• [Vorgegebener Text]
——————
Essen/Mülheim. Der Vorsitzende der Gewerkschaft der Polizei für Essen und Mülheim kritisiert ein neues Bezahlungsmodell für Beamte scharf: „Unfassbar“.

In der hitzigen Diskussion um eine mutmaßlich verfassungswidrige Regelung bei der Beamtenbesoldung in NRW meldet sich die Gewerkschaft der Polizei (GdP) für Essen und Mülheim mit harscher Kritik zu Wort: Das jüngste Modell, bei dem Partner- oder Familieneinkommen auf die monatlichen Zahlungen angerechnet werden sollen, ist aus Sicht ihres Kreisvorsitzenden Jörg Brackmann eine „erneute Missachtung“ der Leistungen und der Lebensrealität der Polizistinnen und Polizisten: „Dass Beamte, deren Partner nicht berufstätig sind oder Beamte ohne Partner, künftig Anträge stellen müssen, um eine angemessene Besoldung zu erhalten, ist nicht nur bürokratischer Irrsinn, sondern schlichtweg unfassbar.“

Brackmann steht nicht alleine da: In einem Gutachten für den Beamtenbund hat der ehemalige Bundesverfassungsrichter Udo di Fabio das Gesetz zur Anpassung der Dienst- und Versorgungsbezüge bereits als verfassungswidrig erachtet. Der Düsseldorfer Landtag hatte die Novelle im Oktober verabschiedet. Neue Bezugsgröße für die Besoldungsbemessung ist seitdem die Mehrverdiener-Familie. Es wird ein fiktives Partnereinkommen in Höhe mindestens eines Minijob-Gehalts von monatlich 538 Euro zugrunde gelegt.

Es geht um viel Geld

Der Hintergrund ist, dass ein vollzeitbeschäftigter Beamter in der untersten Besoldungsgruppe, der eine vierköpfige Familie zu versorgen hat, in Deutschland 15 Prozent mehr bekommen muss als eine vergleichbare Sozialhilfeempfänger-Familie in der Grundsicherung. Durch die Anhebung des Bürgergeldes und den Anstieg der Wohnkosten ist es für das Land aber immer schwerer geworden, diesen Mindestabstand zu halten. Es geht also um richtig viel Geld.
——————
Gesammelte Dateneinträge
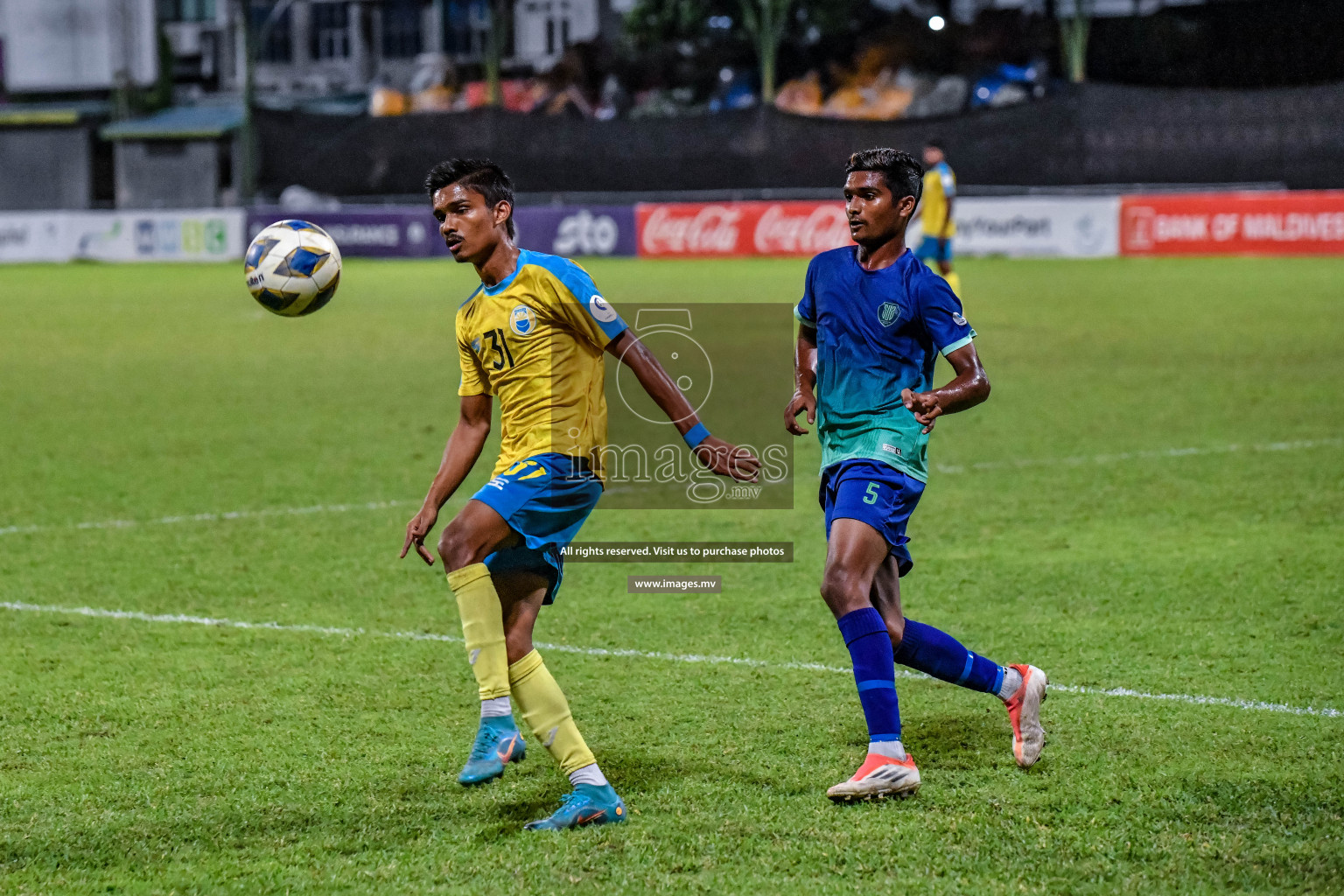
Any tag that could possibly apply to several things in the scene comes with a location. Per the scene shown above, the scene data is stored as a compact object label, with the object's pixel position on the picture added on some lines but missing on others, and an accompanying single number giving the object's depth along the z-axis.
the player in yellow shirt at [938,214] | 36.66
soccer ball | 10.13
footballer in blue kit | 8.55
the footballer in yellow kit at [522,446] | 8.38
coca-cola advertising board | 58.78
——————
• [Ihre Aufgabe] Schreiben Sie aus dem Text zur Beamtenbesoldung den Abschnitt von „Es geht um viel“ bis „richtig viel Geld.“ wortgetreu ab.

• [Gelöste Aufgabe]
Es geht um viel Geld

Der Hintergrund ist, dass ein vollzeitbeschäftigter Beamter in der untersten Besoldungsgruppe, der eine vierköpfige Familie zu versorgen hat, in Deutschland 15 Prozent mehr bekommen muss als eine vergleichbare Sozialhilfeempfänger-Familie in der Grundsicherung. Durch die Anhebung des Bürgergeldes und den Anstieg der Wohnkosten ist es für das Land aber immer schwerer geworden, diesen Mindestabstand zu halten. Es geht also um richtig viel Geld.